INSTRUCTIONS FOR THE TASK
Exact reproduction of all the entries is required, without any of their pictures.
□ □ □ □ □ □ □
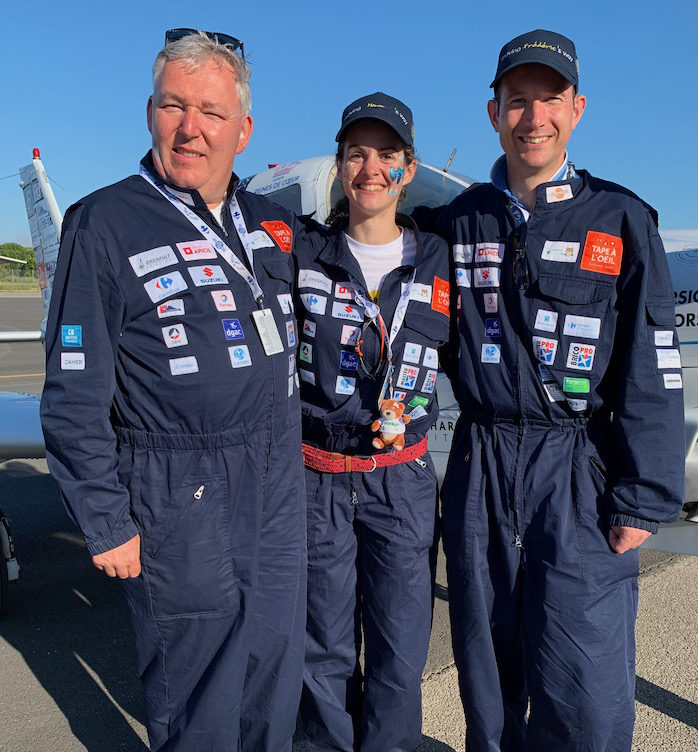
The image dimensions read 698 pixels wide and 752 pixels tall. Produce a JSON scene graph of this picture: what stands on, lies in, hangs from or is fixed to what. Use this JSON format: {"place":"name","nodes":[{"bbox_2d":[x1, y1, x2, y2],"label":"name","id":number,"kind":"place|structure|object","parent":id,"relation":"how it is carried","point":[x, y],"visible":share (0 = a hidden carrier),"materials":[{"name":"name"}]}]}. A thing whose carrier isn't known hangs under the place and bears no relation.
{"place":"outdoors","nodes":[
{"label":"outdoors","id":0,"kind":"place"},
{"bbox_2d":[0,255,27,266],"label":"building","id":1,"kind":"structure","parent":0,"point":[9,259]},
{"bbox_2d":[0,291,697,751],"label":"tarmac","id":2,"kind":"structure","parent":0,"point":[39,688],"materials":[{"name":"grey asphalt"}]},
{"bbox_2d":[40,22,305,751],"label":"man","id":3,"kind":"object","parent":2,"relation":"on","point":[165,170],"visible":0.98},
{"bbox_2d":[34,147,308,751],"label":"coverall","id":4,"kind":"object","parent":3,"relation":"on","point":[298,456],"visible":0.74,"materials":[{"name":"blue fabric"}]},
{"bbox_2d":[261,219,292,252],"label":"patch","id":5,"kind":"object","parent":4,"relation":"attached to","point":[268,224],"visible":0.88,"materials":[{"name":"red fabric"}]},
{"bbox_2d":[1,143,696,602],"label":"airplane","id":6,"kind":"object","parent":2,"relation":"on","point":[688,414],"visible":0.29,"materials":[{"name":"white metal"}]},
{"bbox_2d":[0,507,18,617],"label":"wheel","id":7,"kind":"object","parent":6,"relation":"attached to","point":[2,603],"visible":0.99,"materials":[{"name":"black rubber"}]},
{"bbox_2d":[292,93,452,751],"label":"woman","id":8,"kind":"object","parent":2,"relation":"on","point":[382,239],"visible":0.89},
{"bbox_2d":[371,399,411,450],"label":"plush toy","id":9,"kind":"object","parent":8,"relation":"hanging from","point":[385,411],"visible":0.99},
{"bbox_2d":[387,165,404,191],"label":"face paint","id":10,"kind":"object","parent":8,"relation":"in","point":[397,170],"visible":0.95,"materials":[{"name":"blue"}]},
{"bbox_2d":[433,24,686,751],"label":"man","id":11,"kind":"object","parent":2,"relation":"on","point":[516,118],"visible":0.98},
{"bbox_2d":[0,0,697,245],"label":"sky","id":12,"kind":"structure","parent":0,"point":[490,40],"materials":[{"name":"blue"}]},
{"label":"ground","id":13,"kind":"structure","parent":0},
{"bbox_2d":[0,242,36,275],"label":"tree","id":14,"kind":"object","parent":13,"relation":"on","point":[13,246],"visible":0.52,"materials":[{"name":"green plant"}]},
{"bbox_2d":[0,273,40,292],"label":"grass strip","id":15,"kind":"object","parent":13,"relation":"on","point":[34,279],"visible":0.46,"materials":[{"name":"green plant"}]}
]}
□ □ □ □ □ □ □
YOUR SOLUTION
The image dimensions read 698 pixels wide and 752 pixels tall. Produce a JSON scene graph of this picture: what stands on, lies in, hangs from or is fixed to what. Use this JSON format: {"place":"name","nodes":[{"bbox_2d":[x1, y1, x2, y2],"label":"name","id":number,"kind":"place|structure|object","parent":id,"relation":"how it is carried","point":[x, y],"visible":share (0 = a hidden carrier),"materials":[{"name":"name"}]}]}. A thing whose carrier isn't known hangs under the place and bears no relation.
{"place":"outdoors","nodes":[
{"label":"outdoors","id":0,"kind":"place"},
{"bbox_2d":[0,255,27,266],"label":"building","id":1,"kind":"structure","parent":0,"point":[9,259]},
{"bbox_2d":[0,291,697,751],"label":"tarmac","id":2,"kind":"structure","parent":0,"point":[39,688],"materials":[{"name":"grey asphalt"}]},
{"bbox_2d":[40,22,305,751],"label":"man","id":3,"kind":"object","parent":2,"relation":"on","point":[165,170],"visible":0.98},
{"bbox_2d":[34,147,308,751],"label":"coverall","id":4,"kind":"object","parent":3,"relation":"on","point":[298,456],"visible":0.74,"materials":[{"name":"blue fabric"}]},
{"bbox_2d":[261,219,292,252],"label":"patch","id":5,"kind":"object","parent":4,"relation":"attached to","point":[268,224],"visible":0.88,"materials":[{"name":"red fabric"}]},
{"bbox_2d":[1,143,696,602],"label":"airplane","id":6,"kind":"object","parent":2,"relation":"on","point":[688,414],"visible":0.29,"materials":[{"name":"white metal"}]},
{"bbox_2d":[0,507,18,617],"label":"wheel","id":7,"kind":"object","parent":6,"relation":"attached to","point":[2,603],"visible":0.99,"materials":[{"name":"black rubber"}]},
{"bbox_2d":[292,93,452,751],"label":"woman","id":8,"kind":"object","parent":2,"relation":"on","point":[382,239],"visible":0.89},
{"bbox_2d":[371,399,411,450],"label":"plush toy","id":9,"kind":"object","parent":8,"relation":"hanging from","point":[385,411],"visible":0.99},
{"bbox_2d":[387,165,404,191],"label":"face paint","id":10,"kind":"object","parent":8,"relation":"in","point":[397,170],"visible":0.95,"materials":[{"name":"blue"}]},
{"bbox_2d":[433,24,686,751],"label":"man","id":11,"kind":"object","parent":2,"relation":"on","point":[516,118],"visible":0.98},
{"bbox_2d":[0,0,697,245],"label":"sky","id":12,"kind":"structure","parent":0,"point":[490,40],"materials":[{"name":"blue"}]},
{"label":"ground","id":13,"kind":"structure","parent":0},
{"bbox_2d":[0,242,36,275],"label":"tree","id":14,"kind":"object","parent":13,"relation":"on","point":[13,246],"visible":0.52,"materials":[{"name":"green plant"}]},
{"bbox_2d":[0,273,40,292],"label":"grass strip","id":15,"kind":"object","parent":13,"relation":"on","point":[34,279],"visible":0.46,"materials":[{"name":"green plant"}]}
]}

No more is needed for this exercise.